- **Directions**:
Write out, precisely and in full, each line of the material.

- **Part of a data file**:
(begin)

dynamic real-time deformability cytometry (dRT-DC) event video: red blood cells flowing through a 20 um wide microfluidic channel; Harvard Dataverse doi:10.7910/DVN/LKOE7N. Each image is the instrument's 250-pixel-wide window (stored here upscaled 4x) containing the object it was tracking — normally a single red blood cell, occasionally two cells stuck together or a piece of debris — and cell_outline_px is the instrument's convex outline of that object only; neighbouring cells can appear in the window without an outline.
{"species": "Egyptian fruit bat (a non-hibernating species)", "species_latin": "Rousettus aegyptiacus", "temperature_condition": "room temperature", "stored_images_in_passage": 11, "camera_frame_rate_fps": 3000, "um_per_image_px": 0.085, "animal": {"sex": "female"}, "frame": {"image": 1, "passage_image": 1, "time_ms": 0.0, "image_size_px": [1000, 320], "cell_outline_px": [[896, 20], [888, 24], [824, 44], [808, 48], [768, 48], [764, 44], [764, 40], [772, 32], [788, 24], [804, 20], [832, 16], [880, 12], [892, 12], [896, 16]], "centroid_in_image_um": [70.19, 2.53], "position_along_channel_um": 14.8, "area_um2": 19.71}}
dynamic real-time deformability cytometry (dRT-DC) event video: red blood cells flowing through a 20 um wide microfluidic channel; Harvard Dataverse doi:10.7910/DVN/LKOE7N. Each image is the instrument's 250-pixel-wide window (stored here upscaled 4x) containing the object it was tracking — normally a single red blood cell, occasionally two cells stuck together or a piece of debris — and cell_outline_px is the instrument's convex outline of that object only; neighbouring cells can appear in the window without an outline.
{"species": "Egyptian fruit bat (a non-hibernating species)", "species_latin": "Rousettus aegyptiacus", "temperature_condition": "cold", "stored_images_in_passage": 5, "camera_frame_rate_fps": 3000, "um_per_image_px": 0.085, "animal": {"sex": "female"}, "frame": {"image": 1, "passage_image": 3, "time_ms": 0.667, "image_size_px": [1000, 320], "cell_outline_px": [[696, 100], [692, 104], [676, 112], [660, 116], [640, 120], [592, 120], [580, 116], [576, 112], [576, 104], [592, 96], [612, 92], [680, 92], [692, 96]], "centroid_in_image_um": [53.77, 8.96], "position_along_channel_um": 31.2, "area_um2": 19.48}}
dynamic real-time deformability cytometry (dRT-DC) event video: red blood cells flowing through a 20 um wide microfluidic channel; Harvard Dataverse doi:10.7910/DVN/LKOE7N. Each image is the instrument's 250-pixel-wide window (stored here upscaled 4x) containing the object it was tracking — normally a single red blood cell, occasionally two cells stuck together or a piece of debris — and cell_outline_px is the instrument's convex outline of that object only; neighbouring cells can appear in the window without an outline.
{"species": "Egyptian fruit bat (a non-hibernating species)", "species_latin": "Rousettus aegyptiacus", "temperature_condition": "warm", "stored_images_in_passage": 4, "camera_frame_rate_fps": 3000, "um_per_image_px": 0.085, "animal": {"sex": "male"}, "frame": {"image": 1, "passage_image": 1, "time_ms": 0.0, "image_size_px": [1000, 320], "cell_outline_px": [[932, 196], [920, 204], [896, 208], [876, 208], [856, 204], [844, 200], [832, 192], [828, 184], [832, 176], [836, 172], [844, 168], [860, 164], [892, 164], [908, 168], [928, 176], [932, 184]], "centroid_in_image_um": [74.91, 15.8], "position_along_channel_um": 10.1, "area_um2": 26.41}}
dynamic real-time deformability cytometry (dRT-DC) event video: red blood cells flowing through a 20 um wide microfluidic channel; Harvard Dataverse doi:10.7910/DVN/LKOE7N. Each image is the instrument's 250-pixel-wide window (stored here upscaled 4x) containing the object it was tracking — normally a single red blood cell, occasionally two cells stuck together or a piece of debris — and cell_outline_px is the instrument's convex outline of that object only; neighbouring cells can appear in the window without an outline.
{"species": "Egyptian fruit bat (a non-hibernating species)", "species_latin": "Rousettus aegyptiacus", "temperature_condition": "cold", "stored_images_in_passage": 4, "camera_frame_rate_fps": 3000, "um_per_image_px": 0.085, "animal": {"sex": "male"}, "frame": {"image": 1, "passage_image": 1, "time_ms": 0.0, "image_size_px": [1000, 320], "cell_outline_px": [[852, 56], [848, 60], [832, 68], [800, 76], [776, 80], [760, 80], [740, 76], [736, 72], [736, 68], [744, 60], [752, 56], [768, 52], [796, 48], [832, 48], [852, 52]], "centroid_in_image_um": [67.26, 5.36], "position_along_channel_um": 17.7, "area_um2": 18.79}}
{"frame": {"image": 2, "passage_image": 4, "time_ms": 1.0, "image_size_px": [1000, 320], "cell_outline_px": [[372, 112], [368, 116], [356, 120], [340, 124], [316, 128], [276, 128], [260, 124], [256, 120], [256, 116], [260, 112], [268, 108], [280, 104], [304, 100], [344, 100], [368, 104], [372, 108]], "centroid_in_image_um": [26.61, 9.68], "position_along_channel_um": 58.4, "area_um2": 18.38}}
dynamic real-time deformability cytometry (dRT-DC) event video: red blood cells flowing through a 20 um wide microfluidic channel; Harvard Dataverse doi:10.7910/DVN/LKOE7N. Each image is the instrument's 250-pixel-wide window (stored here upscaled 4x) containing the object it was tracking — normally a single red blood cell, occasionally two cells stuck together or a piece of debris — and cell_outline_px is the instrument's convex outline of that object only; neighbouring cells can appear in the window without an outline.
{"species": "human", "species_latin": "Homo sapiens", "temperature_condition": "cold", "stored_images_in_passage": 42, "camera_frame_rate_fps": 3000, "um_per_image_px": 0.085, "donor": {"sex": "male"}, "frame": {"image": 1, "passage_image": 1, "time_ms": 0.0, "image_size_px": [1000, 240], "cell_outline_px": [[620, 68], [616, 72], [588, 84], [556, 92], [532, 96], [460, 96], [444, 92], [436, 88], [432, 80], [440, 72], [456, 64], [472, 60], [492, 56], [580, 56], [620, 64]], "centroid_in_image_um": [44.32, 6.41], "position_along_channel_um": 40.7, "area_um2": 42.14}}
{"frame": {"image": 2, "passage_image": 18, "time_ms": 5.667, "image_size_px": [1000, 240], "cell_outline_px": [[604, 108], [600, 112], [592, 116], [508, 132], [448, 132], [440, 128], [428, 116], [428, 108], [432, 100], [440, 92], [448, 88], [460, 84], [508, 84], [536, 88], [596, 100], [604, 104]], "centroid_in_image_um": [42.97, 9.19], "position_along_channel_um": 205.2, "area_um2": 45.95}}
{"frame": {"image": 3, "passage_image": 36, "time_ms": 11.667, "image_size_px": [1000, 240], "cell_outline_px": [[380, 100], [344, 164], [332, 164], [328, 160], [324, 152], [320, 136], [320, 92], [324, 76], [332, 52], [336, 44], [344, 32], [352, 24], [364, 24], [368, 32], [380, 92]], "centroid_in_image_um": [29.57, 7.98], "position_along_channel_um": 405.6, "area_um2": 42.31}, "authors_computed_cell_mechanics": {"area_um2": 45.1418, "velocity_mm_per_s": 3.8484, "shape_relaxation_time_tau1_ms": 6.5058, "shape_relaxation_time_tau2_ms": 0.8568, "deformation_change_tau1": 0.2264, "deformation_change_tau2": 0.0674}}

(end)

- **Solution for this exercise**:
dynamic real-time deformability cytometry (dRT-DC) event video: red blood cells flowing through a 20 um wide microfluidic channel; Harvard Dataverse doi:10.7910/DVN/LKOE7N. Each image is the instrument's 250-pixel-wide window (stored here upscaled 4x) containing the object it was tracking — normally a single red blood cell, occasionally two cells stuck together or a piece of debris — and cell_outline_px is the instrument's convex outline of that object only; neighbouring cells can appear in the window without an outline.
{"species": "Egyptian fruit bat (a non-hibernating species)", "species_latin": "Rousettus aegyptiacus", "temperature_condition": "room temperature", "stored_images_in_passage": 11, "camera_frame_rate_fps": 3000, "um_per_image_px": 0.085, "animal": {"sex": "female"}, "frame": {"image": 1, "passage_image": 1, "time_ms": 0.0, "image_size_px": [1000, 320], "cell_outline_px": [[896, 20], [888, 24], [824, 44], [808, 48], [768, 48], [764, 44], [764, 40], [772, 32], [788, 24], [804, 20], [832, 16], [880, 12], [892, 12], [896, 16]], "centroid_in_image_um": [70.19, 2.53], "position_along_channel_um": 14.8, "area_um2": 19.71}}
dynamic real-time deformability cytometry (dRT-DC) event video: red blood cells flowing through a 20 um wide microfluidic channel; Harvard Dataverse doi:10.7910/DVN/LKOE7N. Each image is the instrument's 250-pixel-wide window (stored here upscaled 4x) containing the object it was tracking — normally a single red blood cell, occasionally two cells stuck together or a piece of debris — and cell_outline_px is the instrument's convex outline of that object only; neighbouring cells can appear in the window without an outline.
{"species": "Egyptian fruit bat (a non-hibernating species)", "species_latin": "Rousettus aegyptiacus", "temperature_condition": "cold", "stored_images_in_passage": 5, "camera_frame_rate_fps": 3000, "um_per_image_px": 0.085, "animal": {"sex": "female"}, "frame": {"image": 1, "passage_image": 3, "time_ms": 0.667, "image_size_px": [1000, 320], "cell_outline_px": [[696, 100], [692, 104], [676, 112], [660, 116], [640, 120], [592, 120], [580, 116], [576, 112], [576, 104], [592, 96], [612, 92], [680, 92], [692, 96]], "centroid_in_image_um": [53.77, 8.96], "position_along_channel_um": 31.2, "area_um2": 19.48}}
dynamic real-time deformability cytometry (dRT-DC) event video: red blood cells flowing through a 20 um wide microfluidic channel; Harvard Dataverse doi:10.7910/DVN/LKOE7N. Each image is the instrument's 250-pixel-wide window (stored here upscaled 4x) containing the object it was tracking — normally a single red blood cell, occasionally two cells stuck together or a piece of debris — and cell_outline_px is the instrument's convex outline of that object only; neighbouring cells can appear in the window without an outline.
{"species": "Egyptian fruit bat (a non-hibernating species)", "species_latin": "Rousettus aegyptiacus", "temperature_condition": "warm", "stored_images_in_passage": 4, "camera_frame_rate_fps": 3000, "um_per_image_px": 0.085, "animal": {"sex": "male"}, "frame": {"image": 1, "passage_image": 1, "time_ms": 0.0, "image_size_px": [1000, 320], "cell_outline_px": [[932, 196], [920, 204], [896, 208], [876, 208], [856, 204], [844, 200], [832, 192], [828, 184], [832, 176], [836, 172], [844, 168], [860, 164], [892, 164], [908, 168], [928, 176], [932, 184]], "centroid_in_image_um": [74.91, 15.8], "position_along_channel_um": 10.1, "area_um2": 26.41}}
dynamic real-time deformability cytometry (dRT-DC) event video: red blood cells flowing through a 20 um wide microfluidic channel; Harvard Dataverse doi:10.7910/DVN/LKOE7N. Each image is the instrument's 250-pixel-wide window (stored here upscaled 4x) containing the object it was tracking — normally a single red blood cell, occasionally two cells stuck together or a piece of debris — and cell_outline_px is the instrument's convex outline of that object only; neighbouring cells can appear in the window without an outline.
{"species": "Egyptian fruit bat (a non-hibernating species)", "species_latin": "Rousettus aegyptiacus", "temperature_condition": "cold", "stored_images_in_passage": 4, "camera_frame_rate_fps": 3000, "um_per_image_px": 0.085, "animal": {"sex": "male"}, "frame": {"image": 1, "passage_image": 1, "time_ms": 0.0, "image_size_px": [1000, 320], "cell_outline_px": [[852, 56], [848, 60], [832, 68], [800, 76], [776, 80], [760, 80], [740, 76], [736, 72], [736, 68], [744, 60], [752, 56], [768, 52], [796, 48], [832, 48], [852, 52]], "centroid_in_image_um": [67.26, 5.36], "position_along_channel_um": 17.7, "area_um2": 18.79}}
{"frame": {"image": 2, "passage_image": 4, "time_ms": 1.0, "image_size_px": [1000, 320], "cell_outline_px": [[372, 112], [368, 116], [356, 120], [340, 124], [316, 128], [276, 128], [260, 124], [256, 120], [256, 116], [260, 112], [268, 108], [280, 104], [304, 100], [344, 100], [368, 104], [372, 108]], "centroid_in_image_um": [26.61, 9.68], "position_along_channel_um": 58.4, "area_um2": 18.38}}
dynamic real-time deformability cytometry (dRT-DC) event video: red blood cells flowing through a 20 um wide microfluidic channel; Harvard Dataverse doi:10.7910/DVN/LKOE7N. Each image is the instrument's 250-pixel-wide window (stored here upscaled 4x) containing the object it was tracking — normally a single red blood cell, occasionally two cells stuck together or a piece of debris — and cell_outline_px is the instrument's convex outline of that object only; neighbouring cells can appear in the window without an outline.
{"species": "human", "species_latin": "Homo sapiens", "temperature_condition": "cold", "stored_images_in_passage": 42, "camera_frame_rate_fps": 3000, "um_per_image_px": 0.085, "donor": {"sex": "male"}, "frame": {"image": 1, "passage_image": 1, "time_ms": 0.0, "image_size_px": [1000, 240], "cell_outline_px": [[620, 68], [616, 72], [588, 84], [556, 92], [532, 96], [460, 96], [444, 92], [436, 88], [432, 80], [440, 72], [456, 64], [472, 60], [492, 56], [580, 56], [620, 64]], "centroid_in_image_um": [44.32, 6.41], "position_along_channel_um": 40.7, "area_um2": 42.14}}
{"frame": {"image": 2, "passage_image": 18, "time_ms": 5.667, "image_size_px": [1000, 240], "cell_outline_px": [[604, 108], [600, 112], [592, 116], [508, 132], [448, 132], [440, 128], [428, 116], [428, 108], [432, 100], [440, 92], [448, 88], [460, 84], [508, 84], [536, 88], [596, 100], [604, 104]], "centroid_in_image_um": [42.97, 9.19], "position_along_channel_um": 205.2, "area_um2": 45.95}}
{"frame": {"image": 3, "passage_image": 36, "time_ms": 11.667, "image_size_px": [1000, 240], "cell_outline_px": [[380, 100], [344, 164], [332, 164], [328, 160], [324, 152], [320, 136], [320, 92], [324, 76], [332, 52], [336, 44], [344, 32], [352, 24], [364, 24], [368, 32], [380, 92]], "centroid_in_image_um": [29.57, 7.98], "position_along_channel_um": 405.6, "area_um2": 42.31}, "authors_computed_cell_mechanics": {"area_um2": 45.1418, "velocity_mm_per_s": 3.8484, "shape_relaxation_time_tau1_ms": 6.5058, "shape_relaxation_time_tau2_ms": 0.8568, "deformation_change_tau1": 0.2264, "deformation_change_tau2": 0.0674}}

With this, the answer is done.